Results and Discussion

• 47 elements measured, including all SEMI C41-0705 impurities.
• Detection limits ranged from 0.000 ppt (Hf, Re) up to a few ppt; all SEMI elements were below 100 ppt, many < 1 ppt.
• BEC values also met grade 4 requirements; Cu was confirmed by secondary isotope to rule out interference.
• Automated spike recoveries at 20 ppt showed 91–108 % accuracy with 1.6–8.9 % RSD (n = 10).
• Cool plasma plus NH₃ cell gas in MS/MS removed carbon‐based interferences for Mg, Al, Cr; O₂ mass‐shift mode to PO⁺ at m/z 47 provided P determination with DL 2.6 ppt and BEC 43 ppt.

Benefits and Practical Applications of the Method

• Fully automated standard additions reduce manual handling and contamination risk.
• Simplified workflow lowers analyst skill requirements and potential errors.
• Compact ASAS integrates seamlessly into clean-room environments.
• Accurate, reproducible quantification meets or exceeds SEMI grade 4 specifications.
• Suitable for routine QA/QC of semiconductor process chemicals and high-purity solvents.
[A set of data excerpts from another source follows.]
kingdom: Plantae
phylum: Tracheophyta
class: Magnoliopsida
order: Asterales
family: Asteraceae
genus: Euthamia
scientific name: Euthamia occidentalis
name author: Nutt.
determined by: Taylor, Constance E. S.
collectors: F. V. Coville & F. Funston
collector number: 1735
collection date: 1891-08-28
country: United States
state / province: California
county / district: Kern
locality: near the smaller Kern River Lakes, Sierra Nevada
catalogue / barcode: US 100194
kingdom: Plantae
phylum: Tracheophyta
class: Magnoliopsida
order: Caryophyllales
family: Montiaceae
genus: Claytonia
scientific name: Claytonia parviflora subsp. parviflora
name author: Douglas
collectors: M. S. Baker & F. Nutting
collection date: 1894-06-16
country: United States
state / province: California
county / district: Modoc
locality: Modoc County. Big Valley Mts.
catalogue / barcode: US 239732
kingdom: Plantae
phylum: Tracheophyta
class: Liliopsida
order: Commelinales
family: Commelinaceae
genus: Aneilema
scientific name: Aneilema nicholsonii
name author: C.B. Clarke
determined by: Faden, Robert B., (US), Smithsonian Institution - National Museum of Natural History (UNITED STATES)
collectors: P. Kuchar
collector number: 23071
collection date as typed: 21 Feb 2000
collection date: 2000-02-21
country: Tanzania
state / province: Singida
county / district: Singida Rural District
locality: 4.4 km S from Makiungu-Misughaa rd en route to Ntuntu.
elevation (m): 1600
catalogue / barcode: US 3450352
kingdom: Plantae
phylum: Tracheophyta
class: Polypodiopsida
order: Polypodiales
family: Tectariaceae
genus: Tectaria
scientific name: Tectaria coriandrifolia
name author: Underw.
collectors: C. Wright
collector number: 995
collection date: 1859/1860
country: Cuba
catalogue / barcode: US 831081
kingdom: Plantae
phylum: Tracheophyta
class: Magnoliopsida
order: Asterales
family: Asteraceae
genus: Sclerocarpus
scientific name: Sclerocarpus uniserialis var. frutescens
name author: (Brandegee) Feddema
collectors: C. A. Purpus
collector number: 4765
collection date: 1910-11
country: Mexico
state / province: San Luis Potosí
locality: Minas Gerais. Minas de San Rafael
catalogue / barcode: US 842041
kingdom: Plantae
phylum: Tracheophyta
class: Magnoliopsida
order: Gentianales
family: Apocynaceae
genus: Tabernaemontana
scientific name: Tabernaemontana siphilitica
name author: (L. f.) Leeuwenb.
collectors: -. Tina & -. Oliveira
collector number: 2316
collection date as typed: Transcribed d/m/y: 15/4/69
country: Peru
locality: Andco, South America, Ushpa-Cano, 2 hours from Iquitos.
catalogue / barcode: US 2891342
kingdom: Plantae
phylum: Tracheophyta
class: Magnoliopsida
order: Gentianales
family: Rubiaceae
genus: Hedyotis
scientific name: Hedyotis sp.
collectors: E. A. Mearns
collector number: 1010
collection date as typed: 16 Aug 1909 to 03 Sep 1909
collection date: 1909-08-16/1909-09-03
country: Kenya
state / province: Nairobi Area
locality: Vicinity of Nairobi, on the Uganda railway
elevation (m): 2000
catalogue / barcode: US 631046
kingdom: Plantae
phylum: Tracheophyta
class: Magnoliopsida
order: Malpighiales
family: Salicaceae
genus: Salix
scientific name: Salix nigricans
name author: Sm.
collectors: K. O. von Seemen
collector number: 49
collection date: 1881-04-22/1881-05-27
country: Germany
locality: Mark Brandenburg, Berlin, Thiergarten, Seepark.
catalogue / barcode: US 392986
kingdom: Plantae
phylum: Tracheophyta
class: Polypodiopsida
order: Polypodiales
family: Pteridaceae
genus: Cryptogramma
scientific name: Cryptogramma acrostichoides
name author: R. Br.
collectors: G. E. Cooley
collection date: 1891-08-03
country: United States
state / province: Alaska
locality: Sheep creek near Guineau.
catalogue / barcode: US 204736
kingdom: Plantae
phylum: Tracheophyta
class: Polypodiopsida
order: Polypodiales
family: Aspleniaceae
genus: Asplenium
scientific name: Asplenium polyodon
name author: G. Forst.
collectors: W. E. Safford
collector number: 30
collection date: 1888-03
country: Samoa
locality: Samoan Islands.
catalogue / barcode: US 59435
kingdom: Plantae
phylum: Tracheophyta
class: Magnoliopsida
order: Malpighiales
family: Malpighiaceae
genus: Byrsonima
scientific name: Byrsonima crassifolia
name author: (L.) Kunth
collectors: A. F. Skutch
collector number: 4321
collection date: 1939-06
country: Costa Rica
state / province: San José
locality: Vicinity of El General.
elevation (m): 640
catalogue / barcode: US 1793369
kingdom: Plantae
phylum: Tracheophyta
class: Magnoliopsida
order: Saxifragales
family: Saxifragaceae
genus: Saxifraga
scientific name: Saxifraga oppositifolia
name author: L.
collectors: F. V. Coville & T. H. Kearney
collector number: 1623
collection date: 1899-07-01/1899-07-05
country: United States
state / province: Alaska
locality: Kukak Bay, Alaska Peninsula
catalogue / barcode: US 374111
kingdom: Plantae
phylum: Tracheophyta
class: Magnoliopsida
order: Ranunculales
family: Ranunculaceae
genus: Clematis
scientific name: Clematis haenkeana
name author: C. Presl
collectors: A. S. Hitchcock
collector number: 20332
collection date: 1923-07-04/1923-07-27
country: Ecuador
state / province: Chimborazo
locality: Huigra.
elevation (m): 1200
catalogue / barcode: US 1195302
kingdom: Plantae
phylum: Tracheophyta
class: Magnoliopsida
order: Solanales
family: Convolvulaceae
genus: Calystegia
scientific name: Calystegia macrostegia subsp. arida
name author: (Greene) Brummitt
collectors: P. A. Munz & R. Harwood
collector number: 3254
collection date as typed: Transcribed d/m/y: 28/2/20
Future Trends and Applications

• Demand for even lower detection limits will grow with advanced device nodes.
• Integration with continuous online monitoring systems (e.g., CSI) for real-time quality control.
• Extension of automated MSA to other high-purity solvents and complex matrices.
• Further automation guided by software and AI could enhance throughput and reliability.

Conclusion

The combination of the IAS ASAS and Agilent 8900 ICP-QQQ delivers a robust, fully automated approach for ultratrace analysis of elemental impurities in IPA. Sub‐ppt detection limits, excellent spike recovery, and streamlined workflows ensure compliance with current and future SEMI purity standards while minimizing contamination risk and operator intervention.

References

1. SEMI C41-0705, Specifications and Guidelines for 2-Propanol, 2005.
2. J. Takahashi and K. Mizobuchi, Asia Pacific Winter Conference on Plasma Spectroscopy, 2008.
3. K. Mizobuchi, N. Yamada, and M. Yukinari, Japan Society for Analytical Chemistry, 66th Nenkai, 2017.